After two unsuccessful attempts to gain entry to via said revolving door, he gestured to one of his aides to let him in via the nearby glass door. He was thus forced to listen to a chorus of yelping hacks hollering "Oi Bernie!!" for about 45 seconds longer than he needed to.


It has been reported that Liberty Media are about to takeover the sport after their shareholders voted in favour of the move. The media group currently own 19% of Formula 1.

Liberty Media, which owns TV3 and Virgin Media, are run by Irish-American businessman John Malone.

They bring to the table bold plans to revive a moribund brand. A senior executive told Matthew Garrahan of the Financial Times that they plan to make every Grand Prix "the equivalent of the Super Bowl."

Rather than being mere weekend events, the envision Formula One becoming week long events.

They also intend to bring Grand Prix to big US markets, with New York, Miami and Los Angeles being examined. Whether this will entail extending the season or whether it means the end of the Hungarian Grand Prix is another question.

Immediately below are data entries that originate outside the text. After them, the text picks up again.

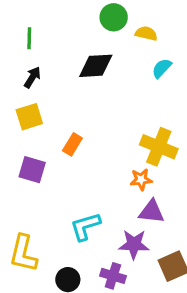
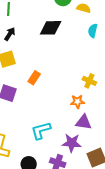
cyan semicircle: (162, 68) -> (93, 31), turned -32
yellow cross: (159, 147) -> (89, 81), size x0.6

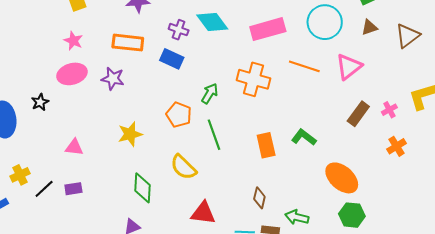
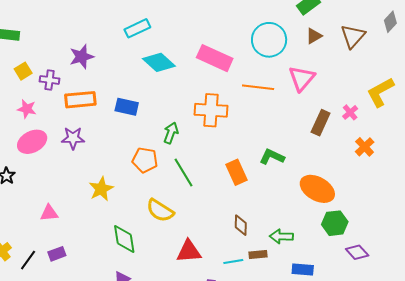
pink rectangle: (268, 29) -> (215, 58), turned 52
purple cross: (179, 30) -> (50, 80), moved

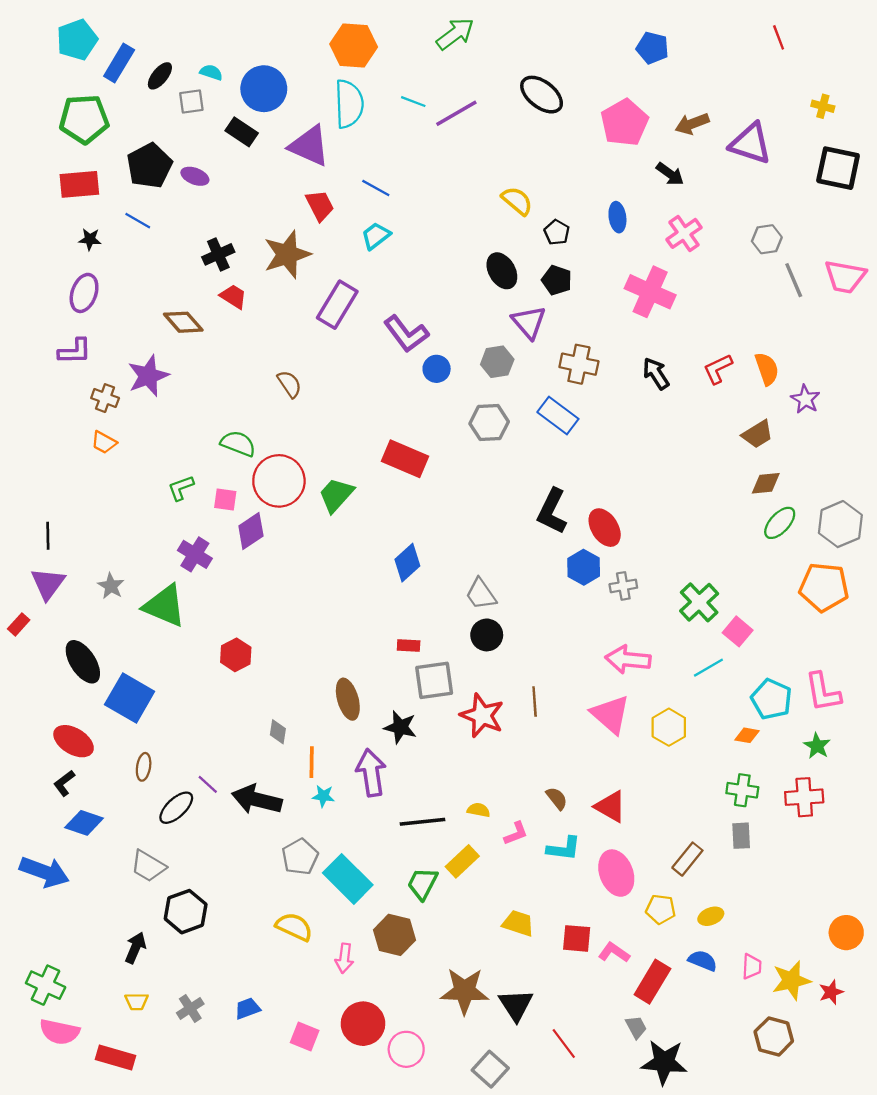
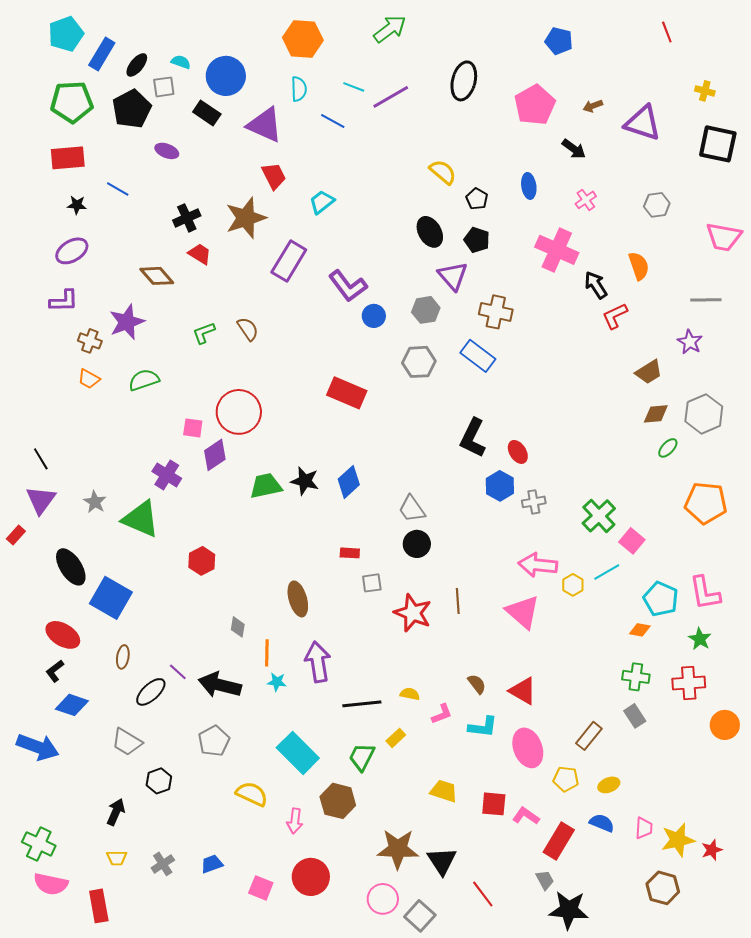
black ellipse: (542, 95) -> (464, 81), turned 66
cyan semicircle: (349, 104) -> (299, 89), size x0.6
brown arrow: (692, 124) -> (593, 106), size x0.7
black pentagon: (149, 166) -> (132, 109), moved
blue line: (376, 188) -> (333, 121), moved
pink cross: (684, 233) -> (586, 200), size x0.7
gray line: (794, 280) -> (706, 300), moved, turned -68
purple ellipse: (84, 293) -> (72, 251), turned 40
orange semicircle: (767, 369) -> (639, 266), moved
black arrow: (656, 374) -> (596, 285), moved
green semicircle: (238, 444) -> (144, 380), moved, turned -40
green L-shape: (181, 488) -> (204, 333), moved
green trapezoid: (336, 495) -> (266, 486), moved, turned 36
green ellipse: (780, 523) -> (668, 448), size x0.7
gray hexagon: (840, 524) -> (704, 414), moved
red ellipse: (605, 528) -> (518, 452), size x0.7
black line: (48, 536) -> (41, 459), turned -30
gray square: (434, 680) -> (372, 583), size x0.6
black star: (400, 727) -> (305, 481), moved
yellow hexagon: (669, 727) -> (573, 585), moved, size x0.7
gray rectangle: (741, 836) -> (635, 716), turned -30
gray pentagon: (300, 857) -> (214, 741), moved
yellow rectangle: (462, 861) -> (396, 738), size x0.7
black hexagon: (186, 912) -> (159, 781), size x0.7
orange circle: (846, 933) -> (725, 725), moved
pink circle: (406, 1049) -> (383, 899), moved
red rectangle: (116, 1057) -> (99, 906), turned 64

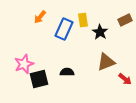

The incoming management are deeply critical about the quality of marketing undertaken by their predecessors.

There’s no marketing, no research, no data, no digital platforms … This sport has unique global content and hasn’t done enough to take advantage of that. We need to build the rivalries and enable people to understand the technology that goes into the sport.

The sponsorship money brought in by Formula One teams has declined dramatically in the past few years. The combined total raised by teams is down from 950 million in 2011 to 750 million this year.